# Tarefas
1. Extraia da notícia sobre a investigação do Banco Master o trecho que vai de "O ministro André" até "avançar nas apurações.", copiando-o sem nenhuma alteração.
2. Dê continuidade à notícia sobre a investigação do Banco Master a partir do ponto em que ela termina.

[Trecho do texto]

O ministro André Mendonça, do Supremo Tribunal Federal (STF), autorizou a Polícia Federal (PF) a retomar as investigações sobre supostas fraudes no Banco Master. A decisão ocorre uma semana após Mendonça assumir a relatoria do inquérito que tramita na Corte, sucedendo o ministro Dias Toffoli.
Escopo da Retomada das Diligências
A determinação do novo relator permite à PF dar continuidade às perícias e outras diligências necessárias. Isso inclui a coleta de depoimentos de investigados e testemunhas, com o objetivo de avançar nas apurações.
“A adoção do fluxo ordinário de trabalho pericial da instituição [e] a realização de diligências ordinárias que se façam eventualmente necessárias – como, por exemplo, a oitiva de investigados e testemunhas nas dependências da Polícia Federal – estão autorizadas”, afirmou o ministro.
Otimização das Análises Periciais
Mendonça também concedeu à PF permissão para compartilhar internamente as informações da investigação, visando agilizar o trabalho de perícia. A corporação informou ao ministro que está analisando aproximadamente 100 dispositivos eletrônicos apreendidos, um volume que demandaria cerca de 20 semanas para ser periciado por um único especialista.

[/Trecho do texto]
[Dados de entrada]

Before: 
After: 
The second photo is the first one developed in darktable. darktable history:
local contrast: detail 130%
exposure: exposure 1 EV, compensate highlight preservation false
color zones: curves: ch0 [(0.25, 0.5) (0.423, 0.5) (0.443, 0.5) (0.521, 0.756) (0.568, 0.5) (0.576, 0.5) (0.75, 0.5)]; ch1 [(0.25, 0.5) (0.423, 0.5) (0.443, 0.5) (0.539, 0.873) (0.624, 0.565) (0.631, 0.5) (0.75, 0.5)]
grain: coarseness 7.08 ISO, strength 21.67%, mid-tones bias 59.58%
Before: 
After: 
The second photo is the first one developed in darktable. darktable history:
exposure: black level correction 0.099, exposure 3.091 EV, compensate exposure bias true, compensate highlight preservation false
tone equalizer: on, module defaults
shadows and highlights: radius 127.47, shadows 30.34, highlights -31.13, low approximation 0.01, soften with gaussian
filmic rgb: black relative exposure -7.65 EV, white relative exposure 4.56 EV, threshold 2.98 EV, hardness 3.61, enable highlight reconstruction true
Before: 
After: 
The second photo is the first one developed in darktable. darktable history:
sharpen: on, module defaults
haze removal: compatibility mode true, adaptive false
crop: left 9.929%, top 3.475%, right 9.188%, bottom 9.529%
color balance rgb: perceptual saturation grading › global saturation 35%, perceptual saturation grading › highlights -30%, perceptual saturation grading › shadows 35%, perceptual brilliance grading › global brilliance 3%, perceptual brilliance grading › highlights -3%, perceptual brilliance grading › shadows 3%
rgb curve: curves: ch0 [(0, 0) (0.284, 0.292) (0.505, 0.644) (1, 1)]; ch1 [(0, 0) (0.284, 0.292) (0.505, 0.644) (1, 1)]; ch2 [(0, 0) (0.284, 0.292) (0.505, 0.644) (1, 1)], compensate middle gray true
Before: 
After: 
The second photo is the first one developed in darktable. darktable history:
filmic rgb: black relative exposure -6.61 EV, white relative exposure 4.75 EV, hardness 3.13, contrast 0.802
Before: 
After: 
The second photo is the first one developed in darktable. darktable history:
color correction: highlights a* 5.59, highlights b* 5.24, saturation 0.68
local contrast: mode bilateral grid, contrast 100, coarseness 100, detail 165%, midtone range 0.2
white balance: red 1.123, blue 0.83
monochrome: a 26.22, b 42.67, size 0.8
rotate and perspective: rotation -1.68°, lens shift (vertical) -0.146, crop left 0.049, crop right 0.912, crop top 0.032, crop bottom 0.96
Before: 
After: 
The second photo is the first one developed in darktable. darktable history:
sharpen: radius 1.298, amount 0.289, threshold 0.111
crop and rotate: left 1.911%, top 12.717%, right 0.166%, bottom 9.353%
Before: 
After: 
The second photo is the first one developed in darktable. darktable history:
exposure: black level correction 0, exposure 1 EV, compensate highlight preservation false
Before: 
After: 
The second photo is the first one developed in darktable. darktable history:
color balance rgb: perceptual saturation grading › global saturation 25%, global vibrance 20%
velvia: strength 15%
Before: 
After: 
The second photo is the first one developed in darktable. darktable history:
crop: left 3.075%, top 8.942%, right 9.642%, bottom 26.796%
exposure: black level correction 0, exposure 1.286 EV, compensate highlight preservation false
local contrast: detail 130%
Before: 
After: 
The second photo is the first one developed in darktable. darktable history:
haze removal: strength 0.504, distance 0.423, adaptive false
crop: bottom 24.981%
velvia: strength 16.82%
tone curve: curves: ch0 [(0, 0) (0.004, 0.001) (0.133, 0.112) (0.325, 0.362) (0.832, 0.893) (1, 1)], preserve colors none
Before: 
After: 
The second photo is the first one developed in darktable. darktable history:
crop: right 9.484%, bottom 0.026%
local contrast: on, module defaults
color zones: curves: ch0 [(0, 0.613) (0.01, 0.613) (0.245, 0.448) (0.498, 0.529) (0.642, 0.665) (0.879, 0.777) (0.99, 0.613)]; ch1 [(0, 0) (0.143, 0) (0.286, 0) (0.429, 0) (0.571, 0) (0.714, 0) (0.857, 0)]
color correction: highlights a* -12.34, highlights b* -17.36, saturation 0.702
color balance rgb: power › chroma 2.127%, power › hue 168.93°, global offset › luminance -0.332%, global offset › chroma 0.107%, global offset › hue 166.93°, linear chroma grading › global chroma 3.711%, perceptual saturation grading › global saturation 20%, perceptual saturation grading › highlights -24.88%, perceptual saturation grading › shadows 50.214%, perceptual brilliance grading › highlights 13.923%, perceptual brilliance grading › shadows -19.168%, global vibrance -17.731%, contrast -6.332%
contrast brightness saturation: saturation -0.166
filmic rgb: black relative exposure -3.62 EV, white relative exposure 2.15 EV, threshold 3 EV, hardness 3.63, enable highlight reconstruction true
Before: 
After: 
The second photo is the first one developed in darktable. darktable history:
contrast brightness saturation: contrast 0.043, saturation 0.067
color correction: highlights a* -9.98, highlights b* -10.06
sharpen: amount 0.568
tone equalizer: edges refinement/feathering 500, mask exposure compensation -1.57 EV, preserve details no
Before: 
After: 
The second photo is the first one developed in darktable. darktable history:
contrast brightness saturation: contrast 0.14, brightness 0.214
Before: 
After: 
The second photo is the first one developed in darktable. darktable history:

[/Dados de entrada]

# Respostas
1.
O ministro André Mendonça, do Supremo Tribunal Federal (STF), autorizou a Polícia Federal (PF) a retomar as investigações sobre supostas fraudes no Banco Master. A decisão ocorre uma semana após Mendonça assumir a relatoria do inquérito que tramita na Corte, sucedendo o ministro Dias Toffoli.
Escopo da Retomada das Diligências
A determinação do novo relator permite à PF dar continuidade às perícias e outras diligências necessárias. Isso inclui a coleta de depoimentos de investigados e testemunhas, com o objetivo de avançar nas apurações.

2.
Exigência de Sigilo
Apesar da autorização para o compartilhamento interno, o ministro enfatizou a necessidade de manutenção do sigilo. Somente autoridades policiais e agentes diretamente envolvidos na análise e condução dos procedimentos terão acesso aos dados, com a imposição do dever de sigilo profissional. Anteriormente, o relator Dias Toffoli havia indicado peritos específicos e restringido o acesso aos dados.
Autorização para Novas Investigações
Qualquer nova investigação ou inquérito relacionado ao Banco Master só poderá ser iniciado mediante prévia e expressa autorização de André Mendonça. A medida visa centralizar o controle sobre o desenvolvimento de futuras apurações.